Добавлю, это ощущение графомана. Когда-то начинал писать, но было гаденькое чувство – пишу ерунду. Видел и описывал факты, глядя как в бинокль, не задевая души. Непонятно, откуда представление у простака – описывать внешнюю жизнь, а не мысли о ней, не свои переживания? Наверно, от осознания своей мизерности, не считающей свой мирок чем-то ценным. У меня это так и было.

Дело не в отсутствии опыта, не в нарабатывании его действием, практикой, – опыта жизни у юного Мишеля Лермонтова не было, когда он написал: «В моей душе, как в океане, надежд разбитых груз лежит». А в глубине постижения «не обычной реальности».

И я сошел с пьедестала непризнанного романтика, и начал копать в другом направлении. Здесь стал открывать настоящее: моя судьба оказалась судьбой человечества. Но это было самым неподъемным – все равно что осознать смысл самого бытия.

«Все пути одинаковы: они ведут в никуда. Есть ли у этого пути сердце? Если есть, то это хороший путь; если нет, от него никакого толку. Оба пути ведут в никуда, но у одного есть сердце, а у другого – нет. Один путь делает путешествие по нему радостным: сколько ни странствуешь – ты и твой путь нераздельны. Другой путь заставит тебя проклинать свою жизнь».

Как «путь сердца» у моего предка, пережившего самую страшную войну.
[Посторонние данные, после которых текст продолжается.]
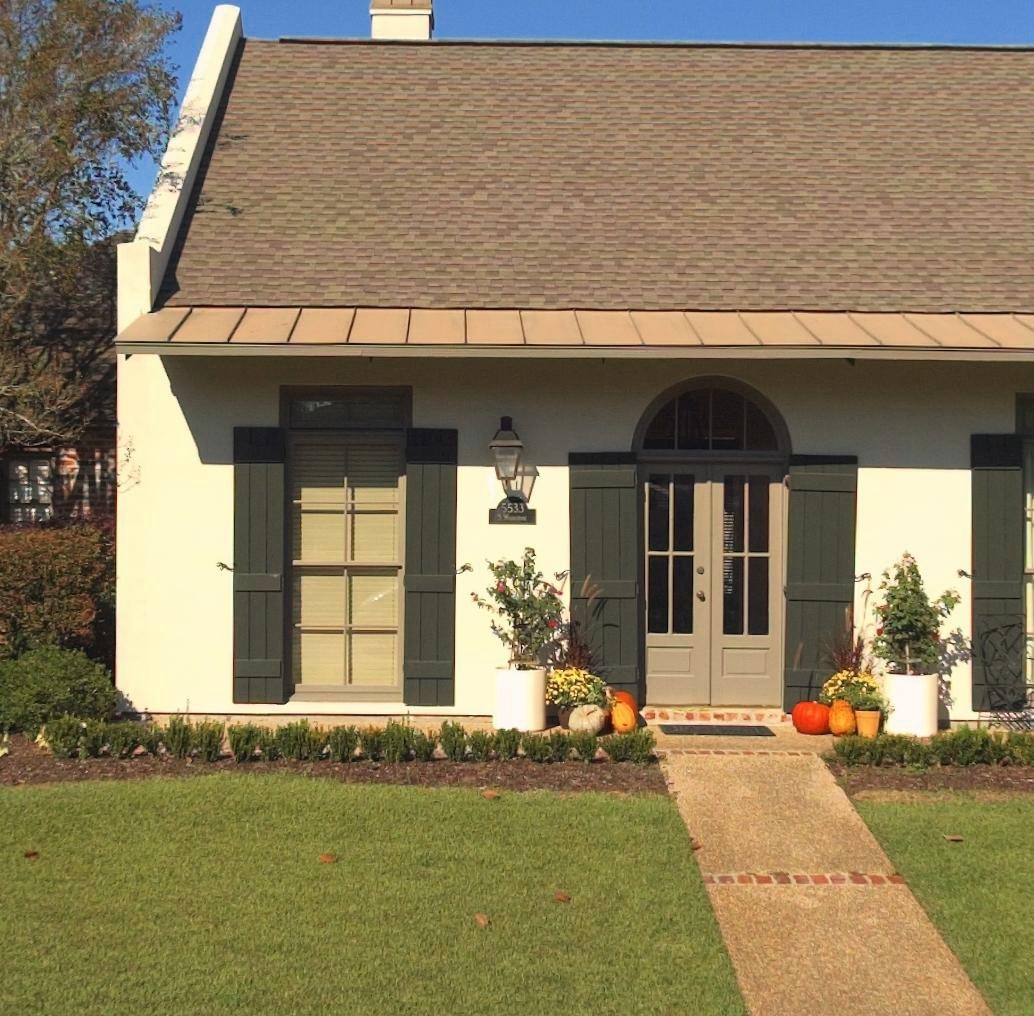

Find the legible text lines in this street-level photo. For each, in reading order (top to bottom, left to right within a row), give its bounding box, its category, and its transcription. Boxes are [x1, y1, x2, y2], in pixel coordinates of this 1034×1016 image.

[500, 501, 526, 515] StreetNumber: 5533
В холодное небо бездомно смотрел —

Эпоха войны в нем темнела жестоко.

Он знал – надо жить, для неведомых дел,

Теплушкой продленья несомый к востоку.

Нет, я не воин, хотя знаю о безвыходности пути, и имею сердце, – ищу лишь душевного исцеления, самостоятельно. Хотя знаю, что не найду, и всегда буду одинок. Познавать реальность, к которой обратился всерьез, – придется всегда, и никогда не познаешь. Это невозможно. Хотя в самой новизне есть исцеление путешественника.

Вот к чему я пришел! Значит, писать нет смысла?

В пути никогда не достигнешь города Солнца. Есть лишь путь истины, и по пути, выходя за изгородь обыденности, преодолеваешь такие препятствия, которые гораздо труднее, чем для воина, в его племени обретающего знание шамана.

Но истина всегда относительна! И можно писать, когда уверен, что открыл хотя бы относительную истину, соответствующую уровню знаний эпохи, и двигаться дальше.

Мне не надо волшебства, всего оккультного у шамана, само мое состояние, когда настраиваю себя, чтобы писать, уже волшебство. Я не пользовался галлюциногенами, а пытался напрямую «мозговым штурмом» пробиться в исцеляющее состояние судьбы. И вызывал это состояние некими заклинаниями, внезапно раскрывающими озарения, занося их в дневник.

«Где органная мощь моей судьбы? В трагедии человека, стремящегося вырваться из мира, где не видят любви ни в себе, ни в других, толкают локтями под дых, и близких, и чужих? В не соединении сознаний друг с другом?»

«Неужели трагизм существования человечества – в его пути самоуничтожения, его темной судьбе, там, где гибридные войны, невозможность прояснить мозги, чтобы увидеть исцеляющую цель?»